Like the WSET, these certifications are awarded based on examination performance. However, preparation for these exams is quite different than it is with WSET. Students are tasked with self-study in addition to attending in-person intensives for the Introductory and Advanced levels before taking the exam. Like WSET, the Court of Master Sommeliers only offers certifications and not accredited degrees.

Master Sommelier and Master of Wine

While the terms “somm” and “sommelier” have proliferated in the last decade, many confuse these with the eponymous “Master Sommelier” (MS) and “Master of Wine” (MW) titles.

To clarify: globally, only 273 people have achieved the title “Master Sommelier” since the first exam was offered in 1969, and only 498 people have passed the Master of Wine exam since 1953. These staggering low numbers speak to the exceptionally rigorous nature of these exams and their subsequent titles. In contrast, there are thousands of professionals operating with the title “Sommelier” worldwide.

The Master Sommelier Diploma is awarded by the same Court of Master Sommeliers that was previously mentioned and is therefore preceded by successful completion of the Advanced Sommelier exam. The Master of Wine title is awarded by the Institute of Masters of Wine, and the prerequisites either include a WSET Diploma (Level 4), a bachelor’s or master’s degree in a wine-related study, or a high-level sommelier certificate.
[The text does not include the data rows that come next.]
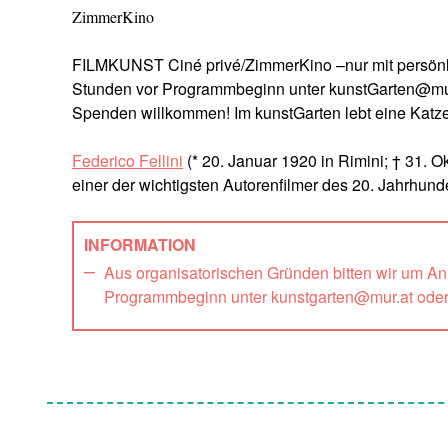
ZimmerKino
FILMKUNST Ciné privé/ZimmerKino –nur mit persönli
Stunden vor Programmbeginn unter kunstGarten@mur
Spenden willkommen! Im kunstGarten lebt eine Katz
Federico Fellini
(* 20. Januar 1920 in Rimini; † 31. O
einer der wichtigsten Autorenfilmer des 20. Jahrhunde
INFORMATION
Aus organisatorischen Gründen bitten wir um A
Programmbeginn unter kunstgarten@mur.at ode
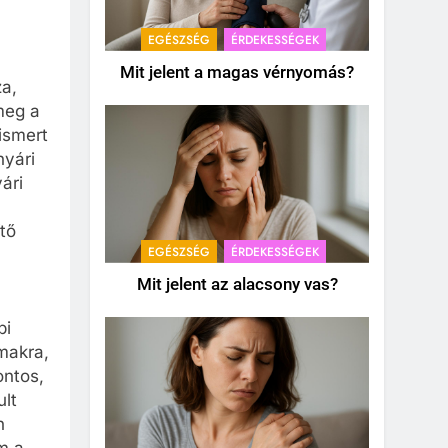
EGÉSZSÉG
ÉRDEKESSÉGEK
Mit jelent a magas vérnyomás?
za,
meg a
ismert
nyári
ári
tő
EGÉSZSÉG
ÉRDEKESSÉGEK
Mit jelent az alacsony vas?
pi
makra,
ontos,
ult
n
In conclusion, there are several different study paths that an advanced wine professional or enthusiast can take to pursue greater knowledge and skills in the wine industry. Before choosing one of these options, review your career goals to ensure that your studies will prepare you for success in your chosen path. Finally, don’t discount the power of an accredited postgraduate degree on your résumé, which has been proven to give job seekers a competitive edge in both qualification and compensation.